▶ [Ejercicios por resolver]:
(a) Enumera, en el orden en que aparecen, los niveles de la ruta de categorías que encabeza el hilo sobre magia para niños.
(b) Indica cada línea de los registros que contenga la cadena "left" y cópiala íntegra. Las mayúsculas y las minúsculas cuentan.

# Magia por categorías > Magia Infantil >  Magia para una clase con niños de 4 años

## sergiomaestro26

Hola a todos/as éste es mi primer mensaje. Me presento, me llamo Sergio y soy maestro de educación infantil. Tengo una clase con niños de 4 años y os pediría por favor si me podéis explicar algún truquito muy sencillo y visual para usarlo en clase.

Yo me sé el de cortar un globo por la mirad, y después soplarlo y que se infle. Sólamente hay que enrollar un globo y meterlo dentro de otro. Los niños se quedan con la boca abierta. 
Pues truquitos así de sencillos y visuales son los que estoy buscando.


Saludos y muchas gracias.

----------


## Auriga

Hola,

 pues yo te recomiendo que me contrates, tengo un show de magia infantil, y te entretengo a los niños durante los 50minutos de la clase. con esto te ahorras tiempo en buscar los juegos y en aprenderlos, tiempo q te quitas de preparar tus clases y tiempo libre.

 qué te parece?.

Un saludo.

A.

▶ [Material de trabajo]:
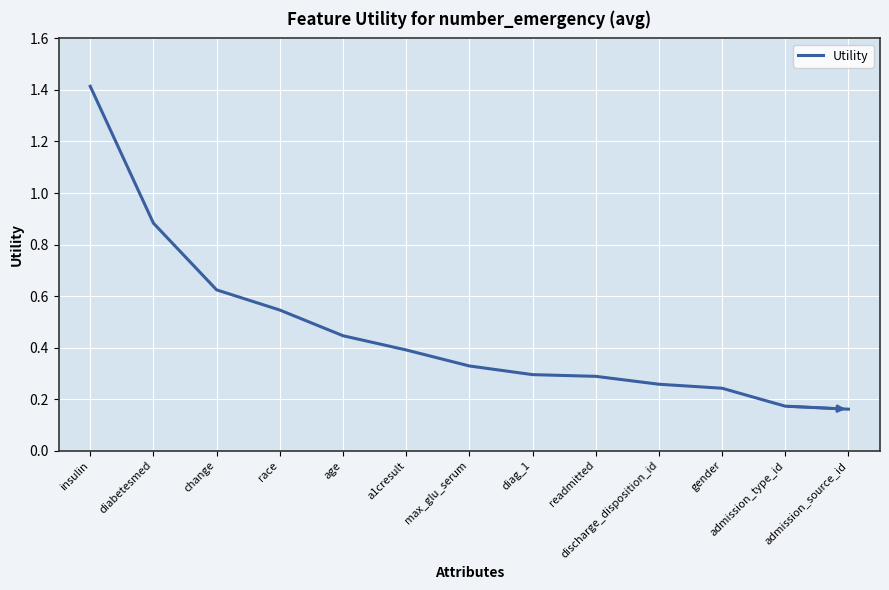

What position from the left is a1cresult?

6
==
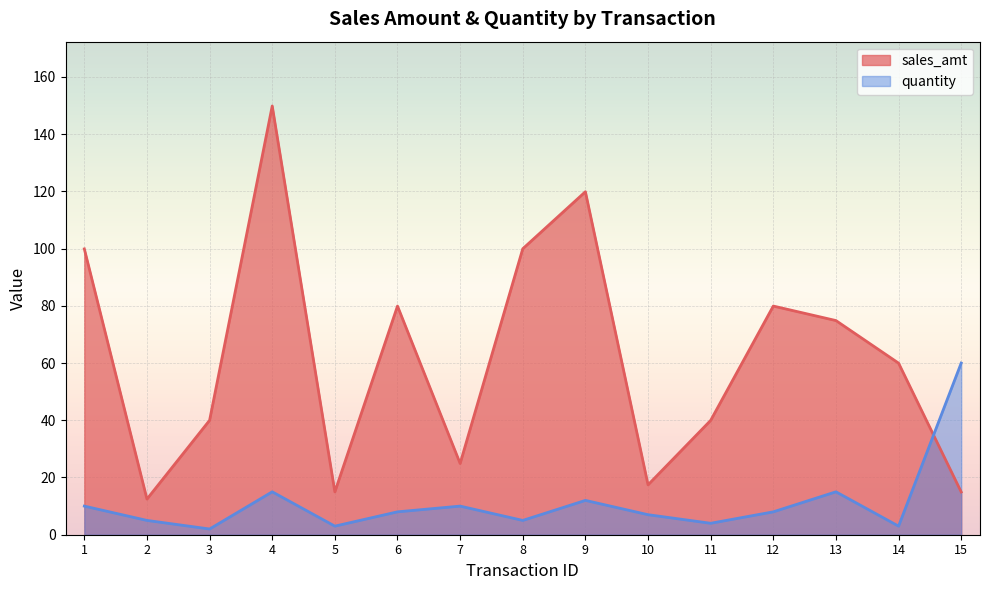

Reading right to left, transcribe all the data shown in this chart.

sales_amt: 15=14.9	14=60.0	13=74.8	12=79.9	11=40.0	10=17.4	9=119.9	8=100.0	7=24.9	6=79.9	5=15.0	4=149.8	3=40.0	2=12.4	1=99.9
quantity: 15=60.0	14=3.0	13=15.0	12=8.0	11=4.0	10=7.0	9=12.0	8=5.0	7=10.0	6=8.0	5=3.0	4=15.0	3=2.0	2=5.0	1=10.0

▶ [Ejercicio resuelto]:
(a)
1. Magia por categorías
2. Magia Infantil
3. Magia para una clase con niños de 4 años

(b)
What position from the left is a1cresult?
Reading right to left, transcribe all the data shown in this chart.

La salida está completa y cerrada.